Because the fix for this is trivial but the impact on upgrades time really visible on large clusters, I'm also asking if we can consider backporting this down to 2.5.z.
Thanks, so let's commit for 2.6.7.
I find 10% pretty high. That means that if virt-handler has issues, we would roll it out in this example on 12 nodes, and we would loose the possibility to do virt-related operations on all of them. I can understand that one does not want to wait for hours, but on the other hand, thanks to automation, and general 0 downtime update mechanism we can play safe and let it just take its time (would still be interesting to see where we spend the time). Of course, if it take too long, it may be hard for a team to perform updates within the timespan of regular shifts. I can understand that sometimes (e.g. for testing) one would want to speed up the process. Also on very big clusters it may really be too much and having a percentage instead of `1` may make sense, but 10% sounds pretty high. Making it configurable sounds great. It may help in cases where users favour update speed over guaranteed availability. Before just changing these values, do we have some availability guarantees which we want to provide as well as update time goals which we can compare to see what our goals are and that we can weight them?
What may also speak for a tunable which CNV can potentially change to its own needs: Since it focuses pretty well tested openshift versions, the chance of unintended errors may be smaller than on e.g. upstream kubevirt installations which may be a justification for allowing higher values.
This is something that should discussed at Openshift level because, during OCP updates, the product with the most conservative value is going to influence everything else. It got discussed here: https://github.com/openshift/enhancements/pull/854 For the same reason, I don't think that having this independently tunable for each specific product is going to add that much value (it will help during upgrades of the single product but not during OCP ones).
@stirabos kubevirt CR can expose its own maxUnavailable configurable. Roman can then keep it in its default of `1`, and HCO can set it to `10%`. In the future, HCO can expose it itself, to let users control this value (`1` for the cautions, `30%` for the hurried).
(In reply to Simone Tiraboschi from comment #5) > This is something that should discussed at Openshift level because, during > OCP updates, the product with the most conservative value is going to > influence everything else. > It got discussed here: > https://github.com/openshift/enhancements/pull/854 > I am not sure this applies for layered components. As far as I know we don't influence the general upgrade time of an openshift node. We update completely independent, after the whole cluster has updated, but maybe I miss something. From a kubevirt perspective we can probably reduce the "kubevirt downtime" per node significantly, if we would start a virt-handler dummy daemonset first which only has the purpose of pre-pulling the new image. > For the same reason, I don't think that having this independently tunable > for each specific product is going to add that much value (it will help > during upgrades of the single product but not during OCP ones).

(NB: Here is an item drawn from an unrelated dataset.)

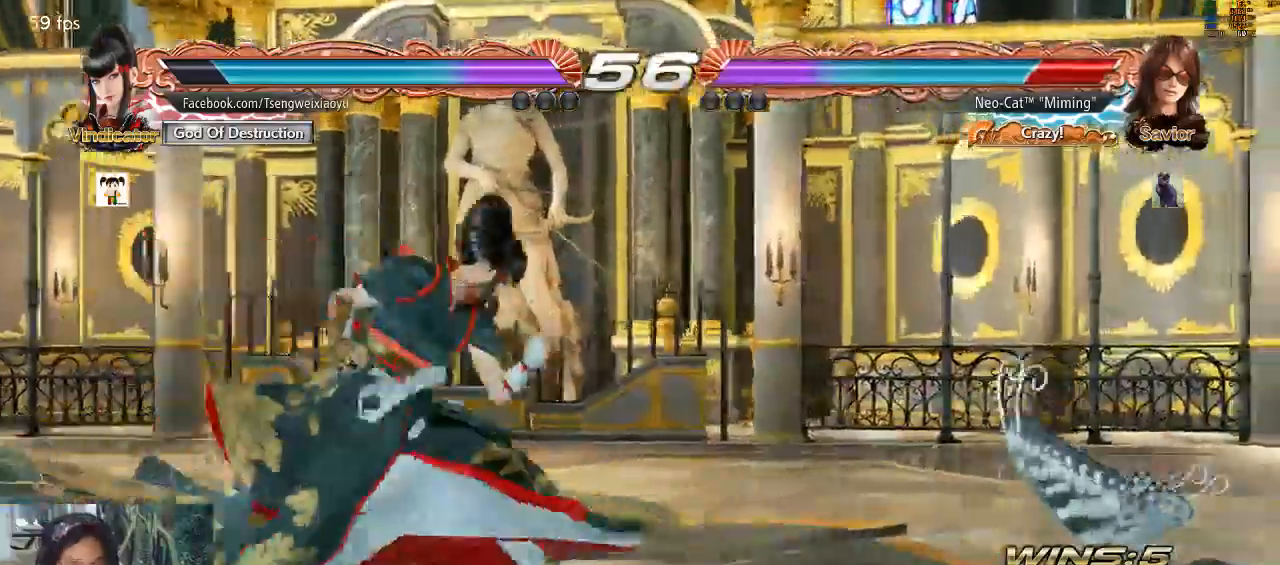
{"dt_ms": 500, "buttons": [], "left_stick": "right", "events": [[133, "left_stick", "center"], [200, "left_stick", "right"], [267, "left_stick", "center"], [333, "left_stick", "right"]]}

Yes, on the technical side the two upgrades are independent and the user can update OCP only and CNV only, but in the real word I'd expect customers planning maintenance windows scheduling multiple updates at a time. So I think that having an upgrade time that is somehow comparable with Openshift one is still a best practice.
(In reply to Simone Tiraboschi from comment #10) > Yes, on the technical side the two upgrades are independent and the user can > update OCP only and CNV only, but in the real word I'd expect customers > planning maintenance windows scheduling multiple updates at a time. I want to emphasize again that during that update window only a single node at a time will have degraded functionality (it is not unavailable at all, workloads continue to work). > So I think that having an upgrade time that is somehow comparable with > Openshift one is still a best practice. Hm, I would say that a best-practice would be having as-fast-as-possible and as-secure-as-possible updates. We don't do any pre-checks as far as I know. Also I am not sure if we are really sure that our downgrades work reliably. If we are e.g. half through a CNV update and then for instance a non-existing image is referenced by a component, we would render 25 nodes potentially unusable for virt. While in the other case we only talk about a single node. Therefore I would recommend to first also explore options on how to reach a reasonable speed without having a potentially huge impact on VM based services if something goes wrong. Since everything is automated, i don't think that we can expect from users by default the skill set to know immediately how to fix an issue so that the upgrade can proceed.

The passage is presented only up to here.